**RECORDED INFORMATION**
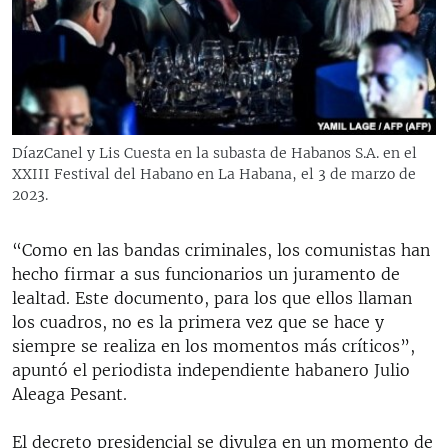
DíazCanel y Lis Cuesta en la subasta de Habanos S.A. en el
XXIII Festival del Habano en La Habana, el 3 de marzo de
2023.
“Como en las bandas criminales, los comunistas han
hecho firmar a sus funcionarios un juramento de
lealtad. Este documento, para los que ellos llaman
los cuadros, no es la primera vez que se hace y
siempre se realiza en los momentos más críticos”,
apuntó el periodista independiente habanero Julio
Aleaga Pesant.
El decreto presidencial se divulga en un momento de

**PROBLEM**
Wherever the listing shows a picture, omit it and output the rest exactly as given.

**WORKED SOLUTION**
DíazCanel y Lis Cuesta en la subasta de Habanos S.A. en el
XXIII Festival del Habano en La Habana, el 3 de marzo de
2023.
“Como en las bandas criminales, los comunistas han
hecho firmar a sus funcionarios un juramento de
lealtad. Este documento, para los que ellos llaman
los cuadros, no es la primera vez que se hace y
siempre se realiza en los momentos más críticos”,
apuntó el periodista independiente habanero Julio
Aleaga Pesant.
El decreto presidencial se divulga en un momento de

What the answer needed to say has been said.